→ **Task to complete**: Can you transcribe the records word for word, from the line containing "Search with dates, number of rooms and" through the end of the records, including both ends? Omit the pictures from your copy.

(Dataset entries)
******************************

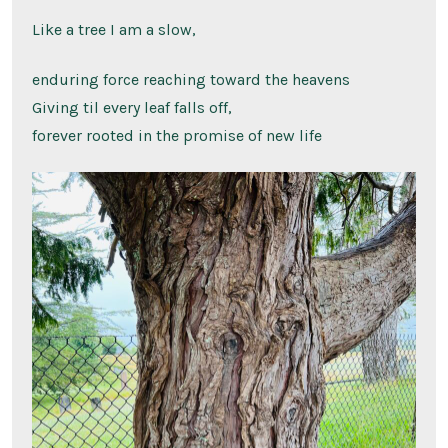
Like a tree I am a slow,
enduring force reaching toward the heavens
Giving til every leaf falls off,
forever rooted in the promise of new life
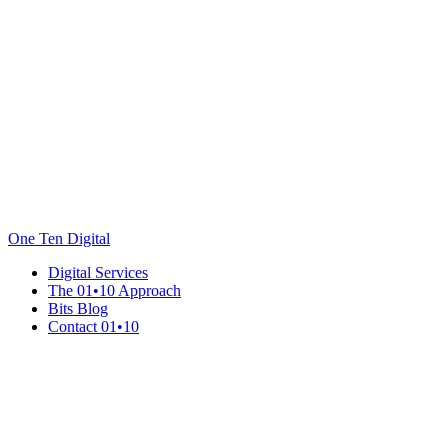
One Ten Digital
Digital Services
The 01•10 Approach
Bits Blog
Contact 01•10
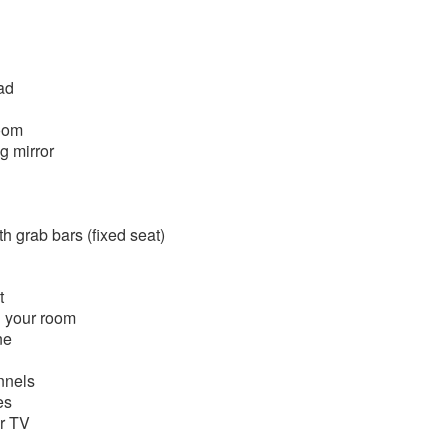
ad
room
g mirror
h grab bars (fixed seat)
t
n your room
ne
nnels
es
or TV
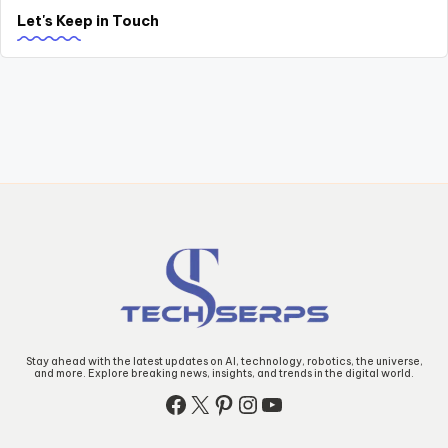
Let's Keep in Touch
Stay ahead with the latest updates on AI, technology, robotics, the universe,
and more. Explore breaking news, insights, and trends in the digital world.
Facebook
X
Pinterest
Instagram
YouTube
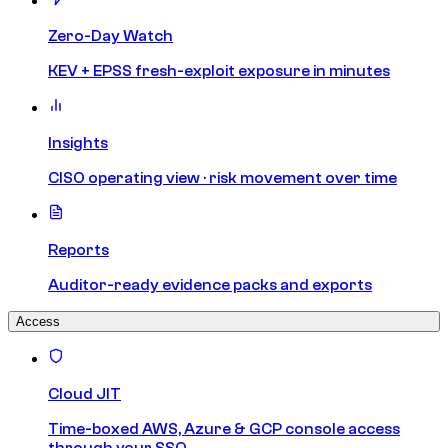
Zero-Day Watch
KEV + EPSS fresh-exploit exposure in minutes
Insights
CISO operating view · risk movement over time
Reports
Auditor-ready evidence packs and exports
Access
Cloud JIT
Time-boxed AWS, Azure & GCP console access
through your SSO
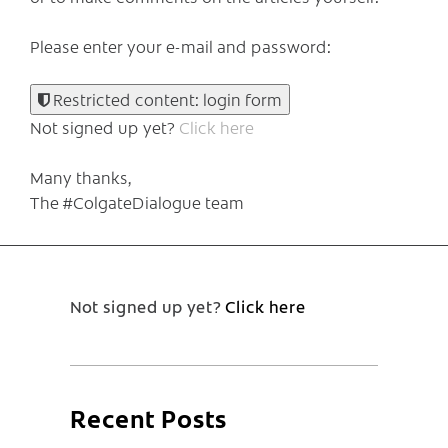
Please enter your e-mail and password:
Restricted content: login form
Not signed up yet?
Click here
Many thanks,
The #ColgateDialogue team
Not signed up yet?
Click here
Recent Posts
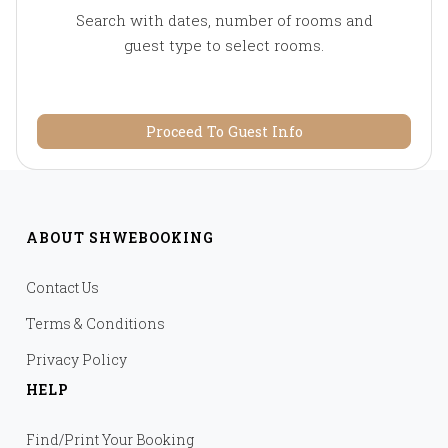
Search with dates, number of rooms and
guest type to select rooms.
Proceed To Guest Info
ABOUT SHWEBOOKING
Contact Us
Terms & Conditions
Privacy Policy
HELP
Find/Print Your Booking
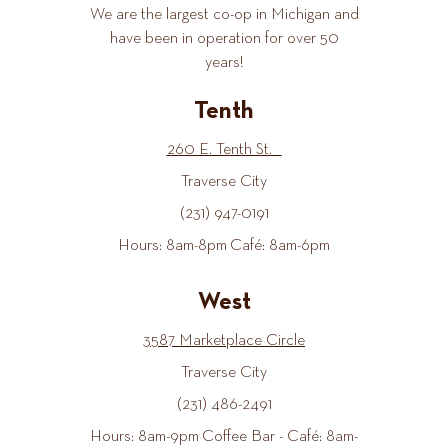
We are the largest co-op in Michigan and
have been in operation for over 50
years!
Tenth
260 E. Tenth St.
Traverse City
(231) 947-0191
Hours: 8am-8pm Café: 8am-6pm
West
3587 Marketplace Circle
Traverse City
(231) 486-2491
Hours: 8am-9pm Coffee Bar - Café: 8am-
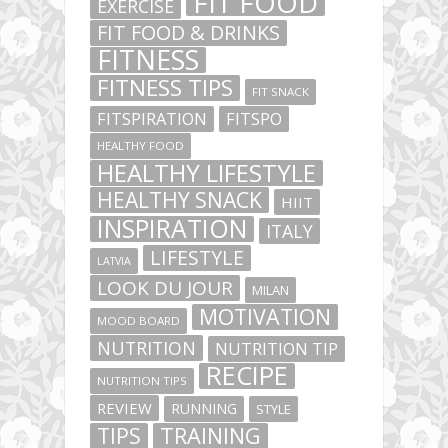
FIT FOOD
EXERCISE
FIT FOOD & DRINKS
FITNESS
FITNESS TIPS
FIT SNACK
FITSPIRATION
FITSPO
HEALTHY FOOD
HEALTHY LIFESTYLE
HEALTHY SNACK
HIIT
INSPIRATION
ITALY
LIFESTYLE
LATVIA
LOOK DU JOUR
MILAN
MOTIVATION
MOOD BOARD
NUTRITION
NUTRITION TIP
RECIPE
NUTRITION TIPS
REVIEW
RUNNING
STYLE
TIPS
TRAINING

******************************

→ **Answer for this exercise**:
Search with dates, number of rooms and
guest type to select rooms.
Proceed To Guest Info
ABOUT SHWEBOOKING
Contact Us
Terms & Conditions
Privacy Policy
HELP
Find/Print Your Booking
We are the largest co-op in Michigan and
have been in operation for over 50
years!
Tenth
260 E. Tenth St.
Traverse City
(231) 947-0191
Hours: 8am-8pm Café: 8am-6pm
West
3587 Marketplace Circle
Traverse City
(231) 486-2491
Hours: 8am-9pm Coffee Bar - Café: 8am-
FIT FOOD
EXERCISE
FIT FOOD & DRINKS
FITNESS
FITNESS TIPS
FIT SNACK
FITSPIRATION
FITSPO
HEALTHY FOOD
HEALTHY LIFESTYLE
HEALTHY SNACK
HIIT
INSPIRATION
ITALY
LIFESTYLE
LATVIA
LOOK DU JOUR
MILAN
MOTIVATION
MOOD BOARD
NUTRITION
NUTRITION TIP
RECIPE
NUTRITION TIPS
REVIEW
RUNNING
STYLE
TIPS
TRAINING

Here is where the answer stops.